[Provided records — start]

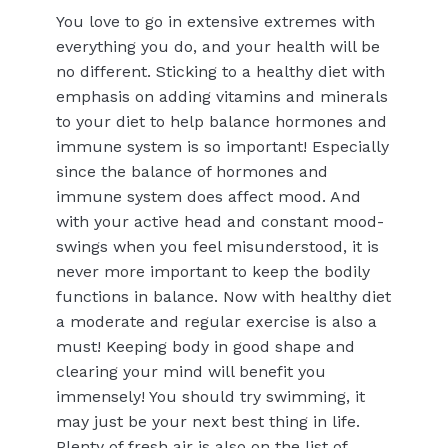
You love to go in extensive extremes with
everything you do, and your health will be
no different. Sticking to a healthy diet with
emphasis on adding vitamins and minerals
to your diet to help balance hormones and
immune system is so important! Especially
since the balance of hormones and
immune system does affect mood. And
with your active head and constant mood-
swings when you feel misunderstood, it is
never more important to keep the bodily
functions in balance. Now with healthy diet
a moderate and regular exercise is also a
must! Keeping body in good shape and
clearing your mind will benefit you
immensely! You should try swimming, it
may just be your next best thing in life.
Plenty of fresh air is also on the list of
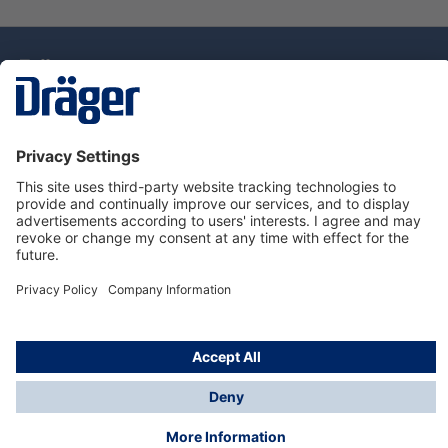
Technology
for Life
Dräger Customer Service
About Dräger
Informations
© Drägerwerk AG & Co. KGaA, 2025
*Taxes and shipping costs are not included in prices
shown, unless stated otherwise. Additional charges
may apply.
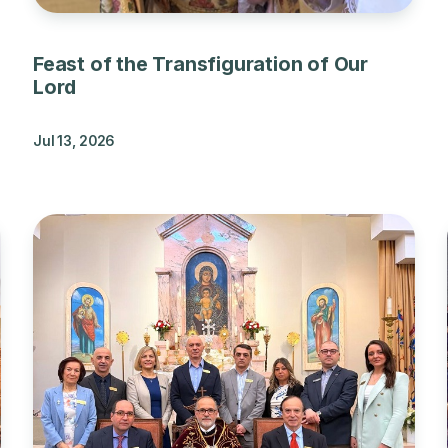
Feast of the Transfiguration of Our
Lord
Jul 13, 2026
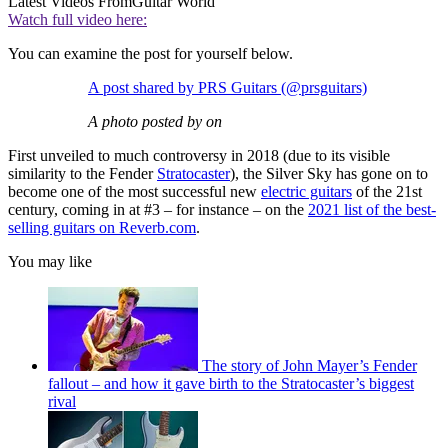
Latest Videos From
Guitar World
Watch full video here:
You can examine the post for yourself below.
A post shared by PRS Guitars (@prsguitars)
A photo posted by on
First unveiled to much controversy in 2018 (due to its visible
similarity to the Fender
Stratocaster
), the Silver Sky has gone on to
become one of the most successful new
electric guitars
of the 21st
century, coming in at #3 – for instance – on the
2021 list of the best-
selling guitars on Reverb.com
.
You may like
The story of John Mayer’s Fender
fallout – and how it gave birth to the Stratocaster’s biggest
rival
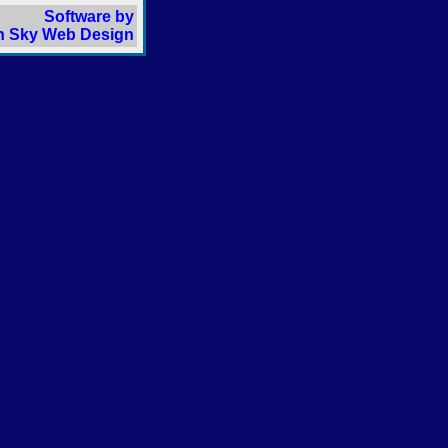
Software by
 Sky Web Design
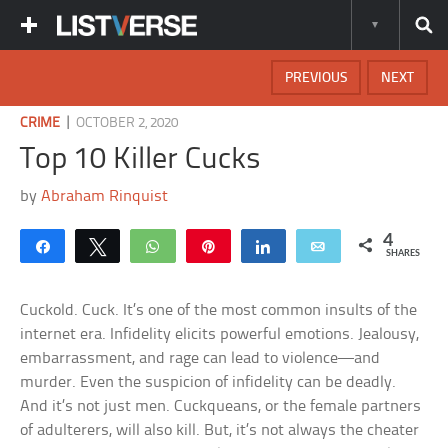
PREVIOUS
NEXT
|
CRIME
OCTOBER 2, 2020
Top 10 Killer Cucks
by
Abraham Rinquist
4
Share
Tweet
WhatsApp
Pin
Share
Email
SHARES
Cuckold. Cuck. It’s one of the most common insults of the
internet era. Infidelity elicits powerful emotions. Jealousy,
embarrassment, and rage can lead to violence—and
murder. Even the suspicion of infidelity can be deadly.
And it’s not just men. Cuckqueans, or the female partners
of adulterers, will also kill. But, it’s not always the cheater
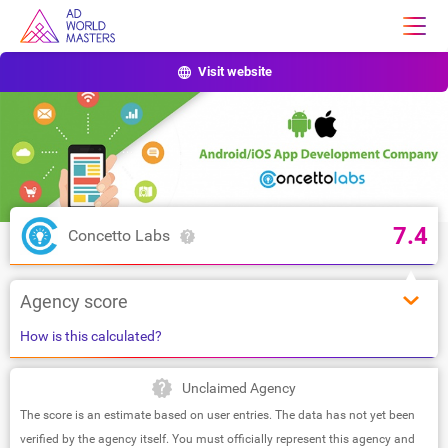
Visit website
7.4
Concetto Labs
Agency score
How is this calculated?
Unclaimed Agency
The score is an estimate based on user entries. The data has not yet been
verified by the agency itself. You must officially represent this agency and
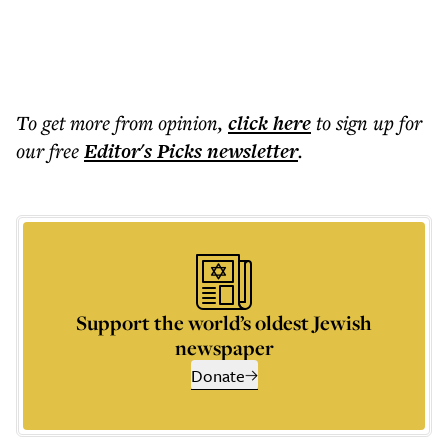
To get more
from opinion
,
click here
to sign up for
our free
Editor's Picks
newsletter
.
Support the world’s oldest Jewish
newspaper
Donate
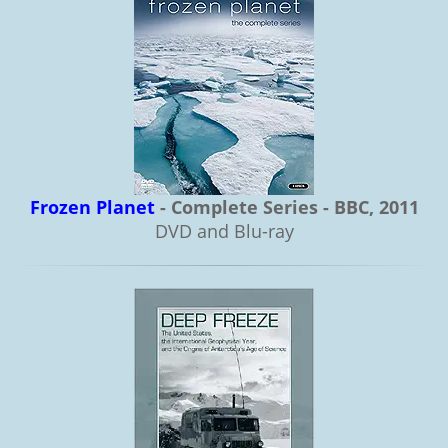
Frozen Planet
- Complete Series - BBC, 2011
DVD and Blu-ray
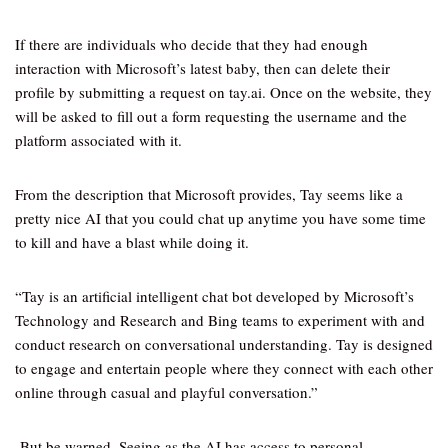
If there are individuals who decide that they had enough
interaction with Microsoft’s latest baby, then can delete their
profile by submitting a request on tay.ai. Once on the website, they
will be asked to fill out a form requesting the username and the
platform associated with it.
From the description that Microsoft provides, Tay seems like a
pretty nice AI that you could chat up anytime you have some time
to kill and have a blast while doing it.
“Tay is an artificial intelligent chat bot developed by Microsoft’s
Technology and Research and Bing teams to experiment with and
conduct research on conversational understanding. Tay is designed
to engage and entertain people where they connect with each other
online through casual and playful conversation.”
But be warned. Seeing as the AI has access to personal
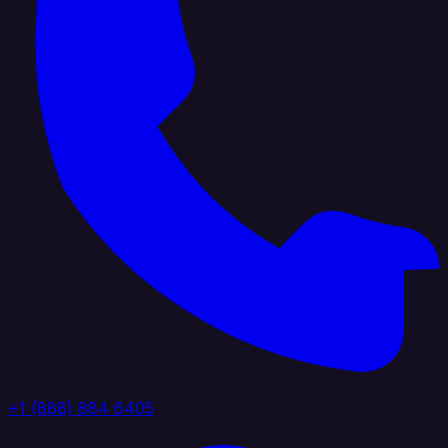
+1 (888) 884 6405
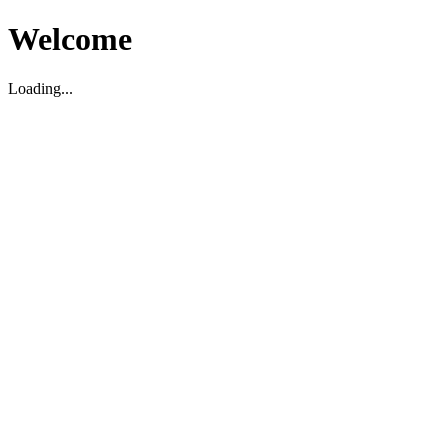
Welcome
Loading...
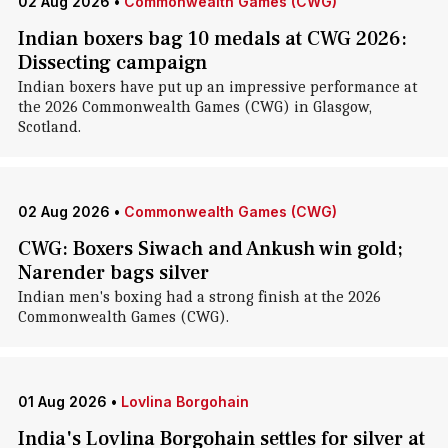
02 Aug 2026
•
Commonwealth Games (CWG)
Indian boxers bag 10 medals at CWG 2026:
Dissecting campaign
Indian boxers have put up an impressive performance at
the 2026 Commonwealth Games (CWG) in Glasgow,
Scotland.
02 Aug 2026
•
Commonwealth Games (CWG)
CWG: Boxers Siwach and Ankush win gold;
Narender bags silver
Indian men's boxing had a strong finish at the 2026
Commonwealth Games (CWG).
01 Aug 2026
•
Lovlina Borgohain
India's Lovlina Borgohain settles for silver at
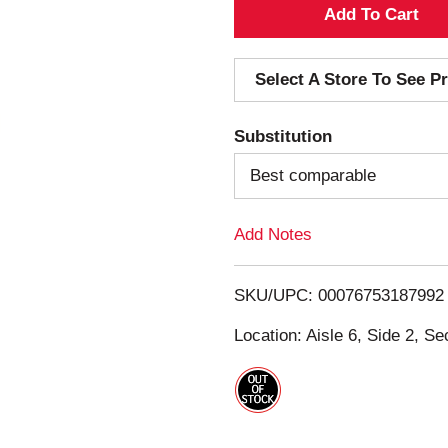
A
d
Select A Store To See Pr
d
Substitution
T
Best comparable
o
Add Notes
L
i
SKU/UPC: 00076753187992
s
Location: Aisle 6, Side 2, Se
t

[Provided records — finish]

• _Exercise details_
Return the whole listing word for word, minus its pictures.

• _Answer to this problem_
You love to go in extensive extremes with
everything you do, and your health will be
no different. Sticking to a healthy diet with
emphasis on adding vitamins and minerals
to your diet to help balance hormones and
immune system is so important! Especially
since the balance of hormones and
immune system does affect mood. And
with your active head and constant mood-
swings when you feel misunderstood, it is
never more important to keep the bodily
functions in balance. Now with healthy diet
a moderate and regular exercise is also a
must! Keeping body in good shape and
clearing your mind will benefit you
immensely! You should try swimming, it
may just be your next best thing in life.
Plenty of fresh air is also on the list of
Technology
for Life
Dräger Customer Service
About Dräger
Informations
© Drägerwerk AG & Co. KGaA, 2025
*Taxes and shipping costs are not included in prices
shown, unless stated otherwise. Additional charges
may apply.
Feast of the Transfiguration of Our
Lord
Jul 13, 2026
Latest Videos From
Guitar World
Watch full video here:
You can examine the post for yourself below.
A post shared by PRS Guitars (@prsguitars)
A photo posted by on
First unveiled to much controversy in 2018 (due to its visible
similarity to the Fender
Stratocaster
), the Silver Sky has gone on to
become one of the most successful new
electric guitars
of the 21st
century, coming in at #3 – for instance – on the
2021 list of the best-
selling guitars on Reverb.com
.
You may like
The story of John Mayer’s Fender
fallout – and how it gave birth to the Stratocaster’s biggest
rival
Software by
 Sky Web Design
PREVIOUS
NEXT
|
CRIME
OCTOBER 2, 2020
Top 10 Killer Cucks
by
Abraham Rinquist
4
Share
Tweet
WhatsApp
Pin
Share
Email
SHARES
Cuckold. Cuck. It’s one of the most common insults of the
internet era. Infidelity elicits powerful emotions. Jealousy,
embarrassment, and rage can lead to violence—and
murder. Even the suspicion of infidelity can be deadly.
And it’s not just men. Cuckqueans, or the female partners
of adulterers, will also kill. But, it’s not always the cheater
Visit website
7.4
Concetto Labs
Agency score
How is this calculated?
Unclaimed Agency
The score is an estimate based on user entries. The data has not yet been
verified by the agency itself. You must officially represent this agency and
To get more
from opinion
,
click here
to sign up for
our free
Editor's Picks
newsletter
.
Support the world’s oldest Jewish
newspaper
Donate
Frozen Planet
- Complete Series - BBC, 2011
DVD and Blu-ray
If there are individuals who decide that they had enough
interaction with Microsoft’s latest baby, then can delete their
profile by submitting a request on tay.ai. Once on the website, they
will be asked to fill out a form requesting the username and the
platform associated with it.
From the description that Microsoft provides, Tay seems like a
pretty nice AI that you could chat up anytime you have some time
to kill and have a blast while doing it.
“Tay is an artificial intelligent chat bot developed by Microsoft’s
Technology and Research and Bing teams to experiment with and
conduct research on conversational understanding. Tay is designed
to engage and entertain people where they connect with each other
online through casual and playful conversation.”
But be warned. Seeing as the AI has access to personal
+1 (888) 884 6405
Welcome
Loading...
02 Aug 2026
•
Commonwealth Games (CWG)
Indian boxers bag 10 medals at CWG 2026:
Dissecting campaign
Indian boxers have put up an impressive performance at
the 2026 Commonwealth Games (CWG) in Glasgow,
Scotland.
02 Aug 2026
•
Commonwealth Games (CWG)
CWG: Boxers Siwach and Ankush win gold;
Narender bags silver
Indian men's boxing had a strong finish at the 2026
Commonwealth Games (CWG).
01 Aug 2026
•
Lovlina Borgohain
India's Lovlina Borgohain settles for silver at
A
d
Select A Store To See Pr
d
Substitution
T
Best comparable
o
Add Notes
L
i
SKU/UPC: 00076753187992
s
Location: Aisle 6, Side 2, Se
t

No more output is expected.